Titel: Der versunkene Wald
Autoren: Michel Rouzé
Vom Netzwerk:
Und meine Verwandten dachten, ich wäre mit nach Paris gefahren! Es konnte gar nicht besser passen! Kein Mensch hat sich um uns geängstigt!“
    „Nur wir drei!“ bemerkte Michel. „Wir haben fürchterliche Angst bekommen, als wir auf dem Mont Saint-Michel hörten, daß ihr spurlos verschwunden wart. Aber sag doch, Suzanne, ist das tatsächlich wahr, was Raymond da erzählt? Mit der Treppe, dem unterirdischen Gang, der Überschwemmung? Habt ihr euch nicht womöglich die ganze Geschichte ausgedacht, als eine Art Entschuldigung, weil ihr uns weggelaufen seid?“
    „Soviel Phantasie haben wir nicht“, sagte Suzanne. „Und wir geben euch unser Meerkatzen-Ehrenwort darauf.“
    „Zeig ihnen doch die Fische!“ rief Jean.
    „Welche Fische?“
    „Die blinden Fische von da unten. Wir hatten sie in ein Taschentuch gewickelt.“
    „Die braucht ihr nicht zu suchen“, gestand Suzanne, als sie sah, wie Raymond im Tornister zu wühlen begann. „Ich habe sie auf Tombelaine wegwerfen müssen. Man hätte sie einsalzen oder in Alkohol legen müssen, wenn man sie aufheben wollte. Sie waren schon vollkommen verwest. Man hätte nicht mehr feststellen können, ob sie Augen hatten oder nicht.“
    „Dann haben wir ja gar keinen Beweis!“ rief Jean. „Ich habe euch gleich gesagt, daß niemand uns glauben wird!“
    „Unsinn!“ beruhigte ihn Punkt Eins. „Michel hat es doch nicht so ernst gemeint. Er weiß ganz genau, daß Meerkatzen nicht lügen …“
    „Wollt ihr heute noch zum ,Mont‘ zurück und eure Räder holen?“ fragte Punkt Zwei.

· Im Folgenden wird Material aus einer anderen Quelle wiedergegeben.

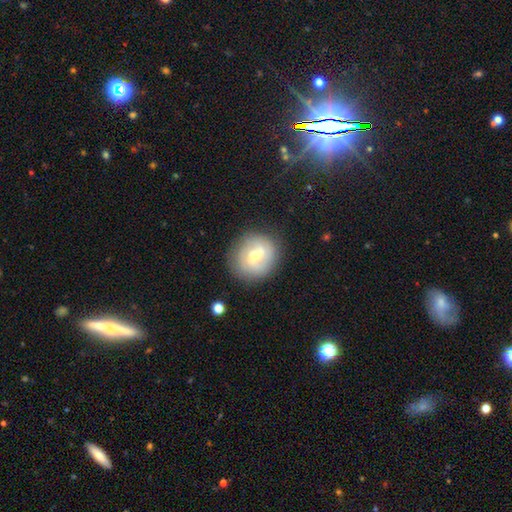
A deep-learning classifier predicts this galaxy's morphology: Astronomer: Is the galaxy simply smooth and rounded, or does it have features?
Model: featured or disk — 59%.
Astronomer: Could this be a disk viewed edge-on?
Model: no — 97%.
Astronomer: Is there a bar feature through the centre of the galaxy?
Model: weak — 57%.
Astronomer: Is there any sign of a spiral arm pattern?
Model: yes — 81%.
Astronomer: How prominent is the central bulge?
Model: moderate — 64%.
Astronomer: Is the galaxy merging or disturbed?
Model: none — 81%.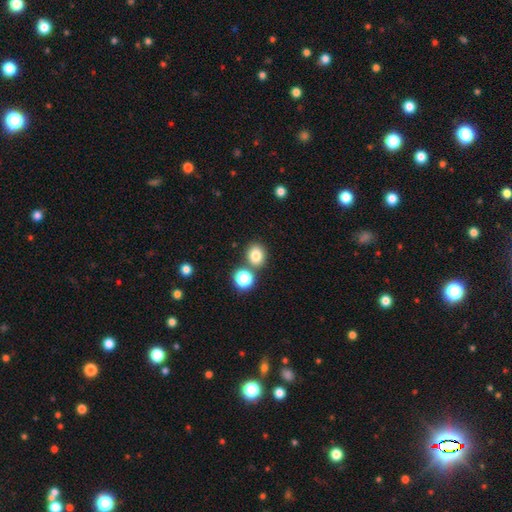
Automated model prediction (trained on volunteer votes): Q: Smooth or featured?
A: smooth (80%); runner-up: star or artifact (13%)
Q: How rounded?
A: round (68%); runner-up: in between (31%)
Q: Merging?
A: none (75%); runner-up: merger (14%)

    „Nein“, entschied Raymond. „Das würde zu lange dauern. Bis jetzt haben unsere Eltern sich nicht gesorgt, nun wollen wir auch rechtzeitig wieder zurück sein. Ihr habt den Parkwächter ja bezahlt, da können wir ebensogut morgen, wenn wir uns ausgeruht haben, mit dem Omnibus zum ,Mont‘ fahren.“
    Die letzten Augenblicke des Zusammenseins waren voll Rührung. Die Ferien näherten sich ihrem Ende, die Meerkatzen mußten sich trennen und würden sich erst im nächsten Sommer wieder zusammenfinden. Sie taten einen feierlichen Schwur, niemandem außer ihren Eltern von dem unterirdischen Gang zu erzählen, bevor sie selber wieder hier waren. Auch die Eltern würden versprechen müssen, das Geheimnis bis zum nächsten Jahre zu hüten. Der Durchgang zwischen dem ,Mont‘ und der Insel Tombelaine war für alle Zeit vom Meer überflutet, noch aber blieb die verborgene Treppe in der Abtei und der obere Gang, in den man bei Ebbe eindringen konnte …
    Pierre malte sich die Freude seines Vaters aus. Seit langen Jahren stellte der Ingenieur Faugeras seine Forschungen über die Küstenverschiebungen am Ärmelkanal an. Pierre hatte ihn oft sagen hören, wie bedauerlich es wäre, daß noch immer der schlüssige Beweis dafür fehle, wann das Gebiet um den Mont Saint-Michel herum überflutet worden war und ob das wirklich erst vor verhältnismäßig kurzer Zeit geschehen sei. Jetzt konnten sie, die Meerkatzen, ihm den Beweis liefern. Sie hatten mit eigenen Augen den Meilenstein gesehen, diesen letzten Zeugen der Römerstraße, die quer durch die heutige Bucht lief. Und sie hatten eine Eiche aus dem Wald von Quokelunde mit ihren Händen berührt.
    Suzanne war die erste, die von den Gefährten Abschied nahm. Sie sprang auf den Omnibus nach Avranches, der gegen vier Uhr an der Haltestelle eintraf.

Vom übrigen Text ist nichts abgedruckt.